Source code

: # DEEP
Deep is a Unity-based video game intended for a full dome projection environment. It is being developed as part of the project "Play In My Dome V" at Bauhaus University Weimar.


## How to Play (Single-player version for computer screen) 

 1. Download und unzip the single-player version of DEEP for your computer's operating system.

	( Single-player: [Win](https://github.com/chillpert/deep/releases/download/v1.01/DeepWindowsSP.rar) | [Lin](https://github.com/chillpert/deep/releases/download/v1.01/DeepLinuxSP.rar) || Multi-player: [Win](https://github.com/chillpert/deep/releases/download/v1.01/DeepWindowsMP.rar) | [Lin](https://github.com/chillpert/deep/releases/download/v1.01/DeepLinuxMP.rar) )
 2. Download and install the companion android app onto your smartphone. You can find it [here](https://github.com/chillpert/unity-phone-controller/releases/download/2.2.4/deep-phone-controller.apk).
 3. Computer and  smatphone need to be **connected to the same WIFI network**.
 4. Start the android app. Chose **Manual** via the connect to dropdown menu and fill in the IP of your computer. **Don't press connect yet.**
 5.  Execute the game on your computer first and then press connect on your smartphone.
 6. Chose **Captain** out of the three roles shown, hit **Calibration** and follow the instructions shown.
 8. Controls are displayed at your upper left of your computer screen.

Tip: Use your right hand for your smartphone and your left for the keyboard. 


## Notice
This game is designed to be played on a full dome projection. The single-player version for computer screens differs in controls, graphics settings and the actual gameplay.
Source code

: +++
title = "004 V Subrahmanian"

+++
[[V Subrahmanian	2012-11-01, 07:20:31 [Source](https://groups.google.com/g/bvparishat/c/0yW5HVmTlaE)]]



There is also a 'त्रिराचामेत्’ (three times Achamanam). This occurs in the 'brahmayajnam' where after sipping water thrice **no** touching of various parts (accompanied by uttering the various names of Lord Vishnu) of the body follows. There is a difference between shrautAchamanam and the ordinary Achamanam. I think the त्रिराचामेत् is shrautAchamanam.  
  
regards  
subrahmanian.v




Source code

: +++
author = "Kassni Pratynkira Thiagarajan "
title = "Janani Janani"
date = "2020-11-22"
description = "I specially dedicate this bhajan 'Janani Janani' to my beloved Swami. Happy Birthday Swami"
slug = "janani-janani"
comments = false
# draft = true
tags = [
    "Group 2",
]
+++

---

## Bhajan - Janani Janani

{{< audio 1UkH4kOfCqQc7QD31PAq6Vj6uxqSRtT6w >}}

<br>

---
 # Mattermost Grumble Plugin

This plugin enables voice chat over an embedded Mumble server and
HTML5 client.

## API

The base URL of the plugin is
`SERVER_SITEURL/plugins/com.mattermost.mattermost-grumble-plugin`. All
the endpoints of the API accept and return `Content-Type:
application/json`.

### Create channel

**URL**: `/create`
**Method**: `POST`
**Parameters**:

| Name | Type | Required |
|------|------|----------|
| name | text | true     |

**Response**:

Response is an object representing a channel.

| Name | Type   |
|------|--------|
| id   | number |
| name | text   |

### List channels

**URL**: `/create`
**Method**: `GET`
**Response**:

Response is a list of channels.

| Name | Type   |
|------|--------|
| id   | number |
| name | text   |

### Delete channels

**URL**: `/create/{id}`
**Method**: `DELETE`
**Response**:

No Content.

### INSTRUCTION
When you answer, return the records above exactly as they stand.

### RESULT OF THIS TASK
Source code

: # DEEP
Deep is a Unity-based video game intended for a full dome projection environment. It is being developed as part of the project "Play In My Dome V" at Bauhaus University Weimar.


## How to Play (Single-player version for computer screen) 

 1. Download und unzip the single-player version of DEEP for your computer's operating system.

	( Single-player: [Win](https://github.com/chillpert/deep/releases/download/v1.01/DeepWindowsSP.rar) | [Lin](https://github.com/chillpert/deep/releases/download/v1.01/DeepLinuxSP.rar) || Multi-player: [Win](https://github.com/chillpert/deep/releases/download/v1.01/DeepWindowsMP.rar) | [Lin](https://github.com/chillpert/deep/releases/download/v1.01/DeepLinuxMP.rar) )
 2. Download and install the companion android app onto your smartphone. You can find it [here](https://github.com/chillpert/unity-phone-controller/releases/download/2.2.4/deep-phone-controller.apk).
 3. Computer and  smatphone need to be **connected to the same WIFI network**.
 4. Start the android app. Chose **Manual** via the connect to dropdown menu and fill in the IP of your computer. **Don't press connect yet.**
 5.  Execute the game on your computer first and then press connect on your smartphone.
 6. Chose **Captain** out of the three roles shown, hit **Calibration** and follow the instructions shown.
 8. Controls are displayed at your upper left of your computer screen.

Tip: Use your right hand for your smartphone and your left for the keyboard. 


## Notice
This game is designed to be played on a full dome projection. The single-player version for computer screens differs in controls, graphics settings and the actual gameplay.
Source code

: +++
title = "004 V Subrahmanian"

+++
[[V Subrahmanian	2012-11-01, 07:20:31 [Source](https://groups.google.com/g/bvparishat/c/0yW5HVmTlaE)]]



There is also a 'त्रिराचामेत्’ (three times Achamanam). This occurs in the 'brahmayajnam' where after sipping water thrice **no** touching of various parts (accompanied by uttering the various names of Lord Vishnu) of the body follows. There is a difference between shrautAchamanam and the ordinary Achamanam. I think the त्रिराचामेत् is shrautAchamanam.  
  
regards  
subrahmanian.v




Source code

: +++
author = "Kassni Pratynkira Thiagarajan "
title = "Janani Janani"
date = "2020-11-22"
description = "I specially dedicate this bhajan 'Janani Janani' to my beloved Swami. Happy Birthday Swami"
slug = "janani-janani"
comments = false
# draft = true
tags = [
    "Group 2",
]
+++

---

## Bhajan - Janani Janani

{{< audio 1UkH4kOfCqQc7QD31PAq6Vj6uxqSRtT6w >}}

<br>

---
 # Mattermost Grumble Plugin

This plugin enables voice chat over an embedded Mumble server and
HTML5 client.

## API

The base URL of the plugin is
`SERVER_SITEURL/plugins/com.mattermost.mattermost-grumble-plugin`. All
the endpoints of the API accept and return `Content-Type:
application/json`.

### Create channel

**URL**: `/create`
**Method**: `POST`
**Parameters**:

| Name | Type | Required |
|------|------|----------|
| name | text | true     |

**Response**:

Response is an object representing a channel.

| Name | Type   |
|------|--------|
| id   | number |
| name | text   |

### List channels

**URL**: `/create`
**Method**: `GET`
**Response**:

Response is a list of channels.

| Name | Type   |
|------|--------|
| id   | number |
| name | text   |

### Delete channels

**URL**: `/create/{id}`
**Method**: `DELETE`
**Response**:

No Content.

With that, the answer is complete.